-- What is being asked --
For this exercise, repeat the records below exactly as written.

-- Data listing --
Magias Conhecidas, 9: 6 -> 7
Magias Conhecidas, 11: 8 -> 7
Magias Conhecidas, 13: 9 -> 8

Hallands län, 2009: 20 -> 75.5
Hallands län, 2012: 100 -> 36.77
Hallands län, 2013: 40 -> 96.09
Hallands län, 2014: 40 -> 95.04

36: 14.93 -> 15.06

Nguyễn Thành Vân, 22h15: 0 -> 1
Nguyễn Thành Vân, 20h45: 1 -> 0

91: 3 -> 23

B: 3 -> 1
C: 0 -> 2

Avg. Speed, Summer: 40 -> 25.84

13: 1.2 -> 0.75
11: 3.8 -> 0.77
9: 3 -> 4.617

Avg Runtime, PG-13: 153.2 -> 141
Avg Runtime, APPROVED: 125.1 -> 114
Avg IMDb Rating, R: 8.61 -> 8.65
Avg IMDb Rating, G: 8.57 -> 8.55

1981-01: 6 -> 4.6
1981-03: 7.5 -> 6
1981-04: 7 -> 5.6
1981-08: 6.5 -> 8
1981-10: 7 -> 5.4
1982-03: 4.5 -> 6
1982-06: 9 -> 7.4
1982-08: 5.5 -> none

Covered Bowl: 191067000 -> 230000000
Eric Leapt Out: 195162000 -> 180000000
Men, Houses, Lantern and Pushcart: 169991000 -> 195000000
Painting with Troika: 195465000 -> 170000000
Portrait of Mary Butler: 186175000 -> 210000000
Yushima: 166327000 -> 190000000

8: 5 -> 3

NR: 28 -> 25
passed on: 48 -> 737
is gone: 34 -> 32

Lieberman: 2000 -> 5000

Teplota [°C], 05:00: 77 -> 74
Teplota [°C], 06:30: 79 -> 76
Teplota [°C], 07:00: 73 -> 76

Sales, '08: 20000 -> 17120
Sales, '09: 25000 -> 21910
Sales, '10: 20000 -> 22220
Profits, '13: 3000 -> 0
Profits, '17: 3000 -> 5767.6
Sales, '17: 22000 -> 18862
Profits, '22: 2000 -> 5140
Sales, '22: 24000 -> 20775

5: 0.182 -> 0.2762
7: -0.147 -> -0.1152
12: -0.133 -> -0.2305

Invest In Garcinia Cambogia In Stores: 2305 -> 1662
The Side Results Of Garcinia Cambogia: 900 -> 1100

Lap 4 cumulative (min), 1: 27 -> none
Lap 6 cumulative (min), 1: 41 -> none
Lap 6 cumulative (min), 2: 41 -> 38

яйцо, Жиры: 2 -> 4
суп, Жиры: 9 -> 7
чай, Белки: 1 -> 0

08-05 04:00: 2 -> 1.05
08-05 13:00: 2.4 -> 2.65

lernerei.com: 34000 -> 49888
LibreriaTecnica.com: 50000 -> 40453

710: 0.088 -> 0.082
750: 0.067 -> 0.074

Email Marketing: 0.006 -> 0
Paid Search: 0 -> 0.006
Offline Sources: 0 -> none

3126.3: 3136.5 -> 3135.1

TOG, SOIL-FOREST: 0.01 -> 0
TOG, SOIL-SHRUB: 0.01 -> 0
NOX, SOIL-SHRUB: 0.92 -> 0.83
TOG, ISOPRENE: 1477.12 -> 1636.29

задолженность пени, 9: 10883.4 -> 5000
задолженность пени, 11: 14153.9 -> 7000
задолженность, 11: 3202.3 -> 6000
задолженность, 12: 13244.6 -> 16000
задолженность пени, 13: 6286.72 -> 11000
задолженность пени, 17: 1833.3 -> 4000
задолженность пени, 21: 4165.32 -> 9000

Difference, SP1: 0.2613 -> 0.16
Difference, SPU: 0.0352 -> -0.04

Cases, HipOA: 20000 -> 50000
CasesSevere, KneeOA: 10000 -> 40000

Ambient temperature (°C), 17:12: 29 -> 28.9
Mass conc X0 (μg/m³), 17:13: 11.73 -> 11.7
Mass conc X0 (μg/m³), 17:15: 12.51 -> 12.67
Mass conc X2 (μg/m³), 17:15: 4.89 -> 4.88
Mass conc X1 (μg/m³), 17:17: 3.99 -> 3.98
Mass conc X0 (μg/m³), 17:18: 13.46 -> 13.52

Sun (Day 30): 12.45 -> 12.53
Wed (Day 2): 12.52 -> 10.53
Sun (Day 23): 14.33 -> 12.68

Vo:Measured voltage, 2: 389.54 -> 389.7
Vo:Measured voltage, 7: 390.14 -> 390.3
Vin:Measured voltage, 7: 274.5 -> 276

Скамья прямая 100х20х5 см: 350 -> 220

-- Output of the task --
Magias Conhecidas, 9: 6 -> 7
Magias Conhecidas, 11: 8 -> 7
Magias Conhecidas, 13: 9 -> 8

Hallands län, 2009: 20 -> 75.5
Hallands län, 2012: 100 -> 36.77
Hallands län, 2013: 40 -> 96.09
Hallands län, 2014: 40 -> 95.04

36: 14.93 -> 15.06

Nguyễn Thành Vân, 22h15: 0 -> 1
Nguyễn Thành Vân, 20h45: 1 -> 0

91: 3 -> 23

B: 3 -> 1
C: 0 -> 2

Avg. Speed, Summer: 40 -> 25.84

13: 1.2 -> 0.75
11: 3.8 -> 0.77
9: 3 -> 4.617

Avg Runtime, PG-13: 153.2 -> 141
Avg Runtime, APPROVED: 125.1 -> 114
Avg IMDb Rating, R: 8.61 -> 8.65
Avg IMDb Rating, G: 8.57 -> 8.55

1981-01: 6 -> 4.6
1981-03: 7.5 -> 6
1981-04: 7 -> 5.6
1981-08: 6.5 -> 8
1981-10: 7 -> 5.4
1982-03: 4.5 -> 6
1982-06: 9 -> 7.4
1982-08: 5.5 -> none

Covered Bowl: 191067000 -> 230000000
Eric Leapt Out: 195162000 -> 180000000
Men, Houses, Lantern and Pushcart: 169991000 -> 195000000
Painting with Troika: 195465000 -> 170000000
Portrait of Mary Butler: 186175000 -> 210000000
Yushima: 166327000 -> 190000000

8: 5 -> 3

NR: 28 -> 25
passed on: 48 -> 737
is gone: 34 -> 32

Lieberman: 2000 -> 5000

Teplota [°C], 05:00: 77 -> 74
Teplota [°C], 06:30: 79 -> 76
Teplota [°C], 07:00: 73 -> 76

Sales, '08: 20000 -> 17120
Sales, '09: 25000 -> 21910
Sales, '10: 20000 -> 22220
Profits, '13: 3000 -> 0
Profits, '17: 3000 -> 5767.6
Sales, '17: 22000 -> 18862
Profits, '22: 2000 -> 5140
Sales, '22: 24000 -> 20775

5: 0.182 -> 0.2762
7: -0.147 -> -0.1152
12: -0.133 -> -0.2305

Invest In Garcinia Cambogia In Stores: 2305 -> 1662
The Side Results Of Garcinia Cambogia: 900 -> 1100

Lap 4 cumulative (min), 1: 27 -> none
Lap 6 cumulative (min), 1: 41 -> none
Lap 6 cumulative (min), 2: 41 -> 38

яйцо, Жиры: 2 -> 4
суп, Жиры: 9 -> 7
чай, Белки: 1 -> 0

08-05 04:00: 2 -> 1.05
08-05 13:00: 2.4 -> 2.65

lernerei.com: 34000 -> 49888
LibreriaTecnica.com: 50000 -> 40453

710: 0.088 -> 0.082
750: 0.067 -> 0.074

Email Marketing: 0.006 -> 0
Paid Search: 0 -> 0.006
Offline Sources: 0 -> none

3126.3: 3136.5 -> 3135.1

TOG, SOIL-FOREST: 0.01 -> 0
TOG, SOIL-SHRUB: 0.01 -> 0
NOX, SOIL-SHRUB: 0.92 -> 0.83
TOG, ISOPRENE: 1477.12 -> 1636.29

задолженность пени, 9: 10883.4 -> 5000
задолженность пени, 11: 14153.9 -> 7000
задолженность, 11: 3202.3 -> 6000
задолженность, 12: 13244.6 -> 16000
задолженность пени, 13: 6286.72 -> 11000
задолженность пени, 17: 1833.3 -> 4000
задолженность пени, 21: 4165.32 -> 9000

Difference, SP1: 0.2613 -> 0.16
Difference, SPU: 0.0352 -> -0.04

Cases, HipOA: 20000 -> 50000
CasesSevere, KneeOA: 10000 -> 40000

Ambient temperature (°C), 17:12: 29 -> 28.9
Mass conc X0 (μg/m³), 17:13: 11.73 -> 11.7
Mass conc X0 (μg/m³), 17:15: 12.51 -> 12.67
Mass conc X2 (μg/m³), 17:15: 4.89 -> 4.88
Mass conc X1 (μg/m³), 17:17: 3.99 -> 3.98
Mass conc X0 (μg/m³), 17:18: 13.46 -> 13.52

Sun (Day 30): 12.45 -> 12.53
Wed (Day 2): 12.52 -> 10.53
Sun (Day 23): 14.33 -> 12.68

Vo:Measured voltage, 2: 389.54 -> 389.7
Vo:Measured voltage, 7: 390.14 -> 390.3
Vin:Measured voltage, 7: 274.5 -> 276

Скамья прямая 100х20х5 см: 350 -> 220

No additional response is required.